People have strong views about drugs, both in favor of their use and against it. Of course, the law in different areas of North America varies when it comes to drug usage, which means many people make a personal choice that is outside of the law.
When it comes to so-called recreational drugs, cannabis is arguably top of the list. And here the terminology can get a little confusing because cannabis refers to the whole plant, while marijuana and weed refer to products made from the plant, and hash is a dried, compressed resinous type product of the cannabis plant.
So much for the individual's decision to experience the ups or downs of drug usage. But what if a stash at home accidentally gets eaten by the dog, could this do them harm?
Can dogs get high by eating weed?
From eating a stash, stealing foods adulterated with marijuana, or inhaling weed, dogs are going to get high, especially given their smaller size compared to people. While a safe quantity of cannabis is rarely dangerous to people (unless they are driving under the influence!) sadly the same is not true for dogs, and it's important to seek urgent veterinary attention for the intoxicated pet.
Moreover, don't allow an incident to happen. If you do use recreational drugs, keep them well away from pets and children.
Causes of the high are most likely down to the dog's inquisitive nature and scavenging something inappropriate. Also, don't forget that a dog sharing the same airspace is also going to breathe in any weed that's being burnt.
A diagnosis is made by the physical symptoms a vet finds on clinical examination, especially if there is a history of recent access to a stash.
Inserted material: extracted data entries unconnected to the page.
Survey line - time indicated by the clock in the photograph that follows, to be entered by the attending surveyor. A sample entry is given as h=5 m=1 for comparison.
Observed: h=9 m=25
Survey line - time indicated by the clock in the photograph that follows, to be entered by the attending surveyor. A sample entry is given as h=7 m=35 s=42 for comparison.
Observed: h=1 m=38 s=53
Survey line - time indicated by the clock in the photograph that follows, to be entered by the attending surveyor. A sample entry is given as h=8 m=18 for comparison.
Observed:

This is why it's especially important to confide in your vet and be honest… they won't pass judgment and it could save both time and expensive blood and urine tests to reach a diagnosis.
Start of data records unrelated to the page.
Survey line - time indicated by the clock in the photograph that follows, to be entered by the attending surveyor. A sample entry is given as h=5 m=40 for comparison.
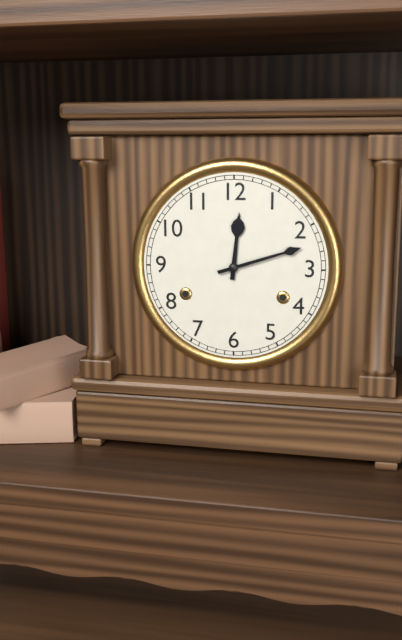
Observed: h=12 m=12
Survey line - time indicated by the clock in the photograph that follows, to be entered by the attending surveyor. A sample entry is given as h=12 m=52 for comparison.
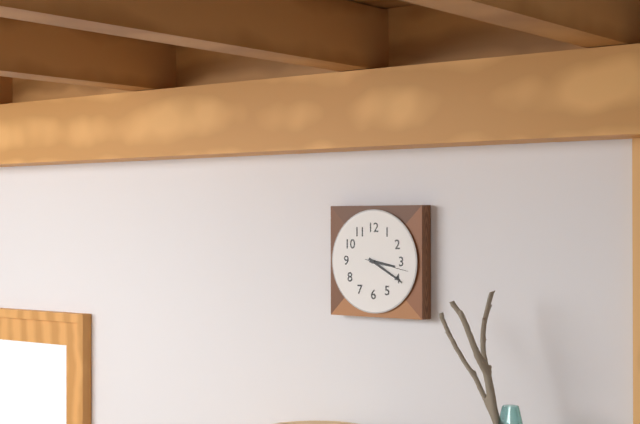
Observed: h=3 m=20
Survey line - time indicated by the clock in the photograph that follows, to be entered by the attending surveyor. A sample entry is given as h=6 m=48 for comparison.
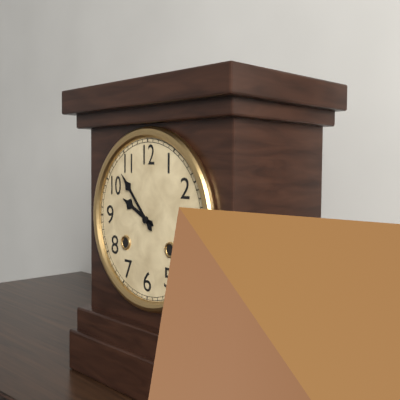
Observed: h=9 m=53
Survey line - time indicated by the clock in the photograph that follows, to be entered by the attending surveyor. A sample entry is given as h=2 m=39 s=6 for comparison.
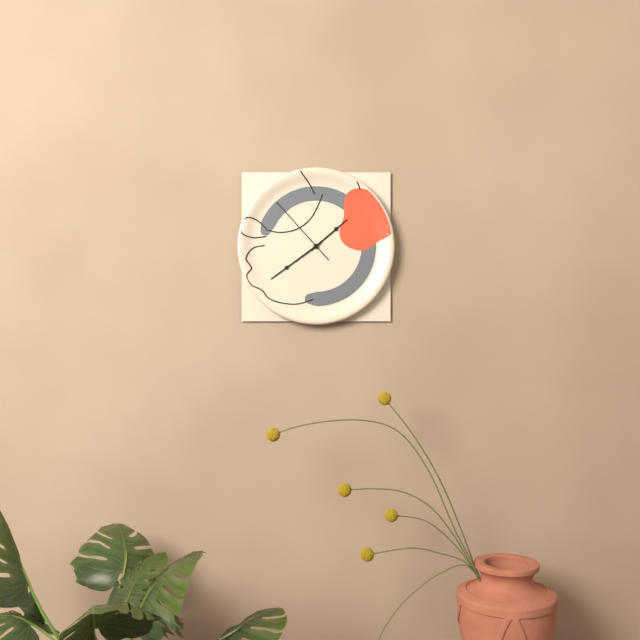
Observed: h=1 m=39 s=53
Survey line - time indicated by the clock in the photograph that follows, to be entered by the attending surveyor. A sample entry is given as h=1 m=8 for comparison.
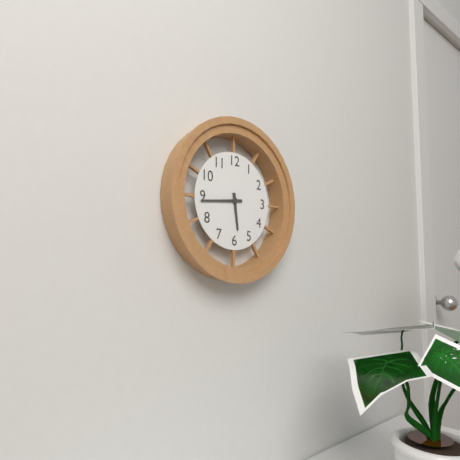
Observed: h=5 m=44
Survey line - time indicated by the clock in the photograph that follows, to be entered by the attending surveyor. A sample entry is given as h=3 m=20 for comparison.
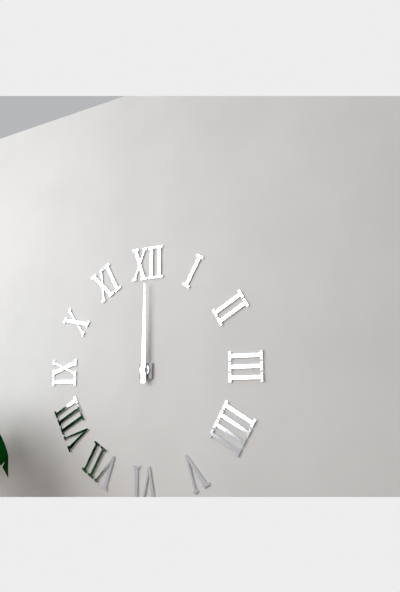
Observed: h=12 m=0
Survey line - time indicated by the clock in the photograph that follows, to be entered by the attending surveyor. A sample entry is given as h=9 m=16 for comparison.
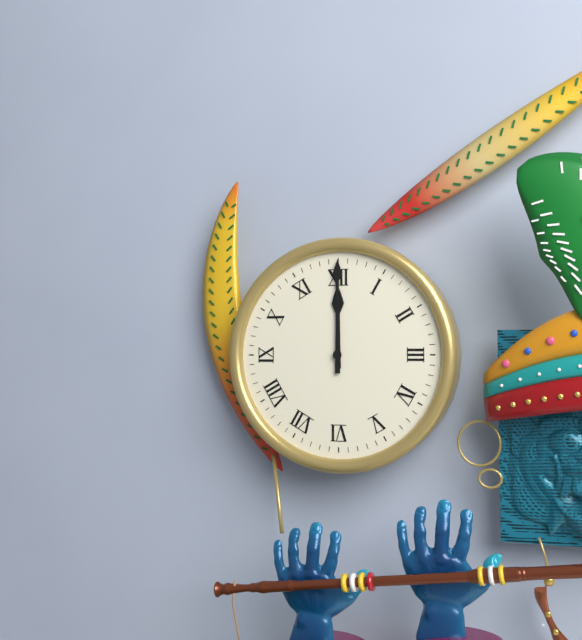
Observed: h=12 m=0
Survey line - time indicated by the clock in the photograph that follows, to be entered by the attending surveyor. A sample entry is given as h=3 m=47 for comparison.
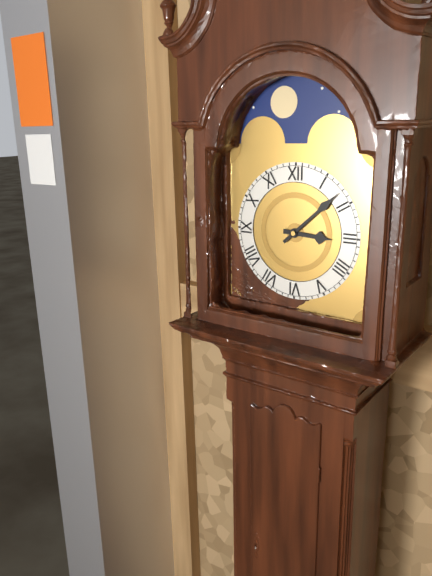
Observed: h=3 m=8
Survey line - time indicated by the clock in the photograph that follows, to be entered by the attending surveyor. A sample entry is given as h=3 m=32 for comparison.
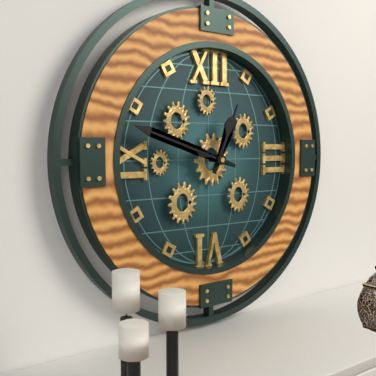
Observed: h=12 m=48
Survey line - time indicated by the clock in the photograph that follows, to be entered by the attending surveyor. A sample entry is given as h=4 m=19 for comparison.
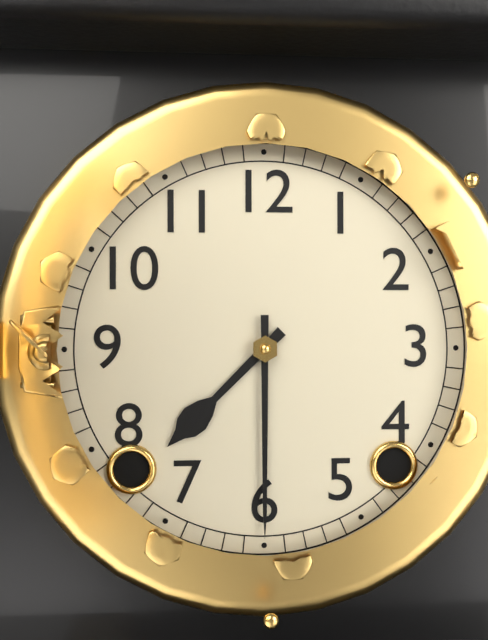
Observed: h=7 m=30
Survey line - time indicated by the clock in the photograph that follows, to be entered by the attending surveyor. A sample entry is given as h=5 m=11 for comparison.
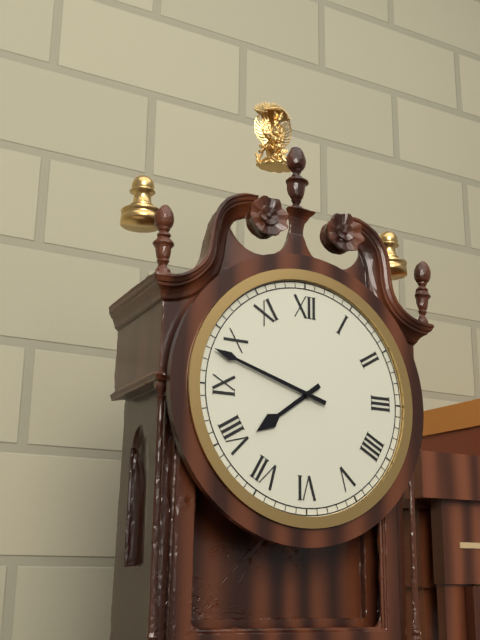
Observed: h=7 m=48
For more detailed information, visit Marijuana poisoning in dogs.
In all honesty, it's best not to take any chances, and take your pet to the vet. Whereas people usually self-limit the amount they take, dogs are likely to overindulge by accident, which places them at greater risk of harm.
Your vet may place the dog on a drip of intravenous fluids in order to flush out their system and prevent dehydration due to excessive vomiting. In addition, drugs from the benzodiazepine family can calm down the nervous system and reduce the risk of seizures.
Because of a dog's smaller size relative to a person, they are at greater danger of a serious overdose. This is also the case as they might scoff down the entire stash in one go, whereas the owner might have enough for several sessions stored down.
While there has been no recorded marijuana death in people, the same is not true for dogs.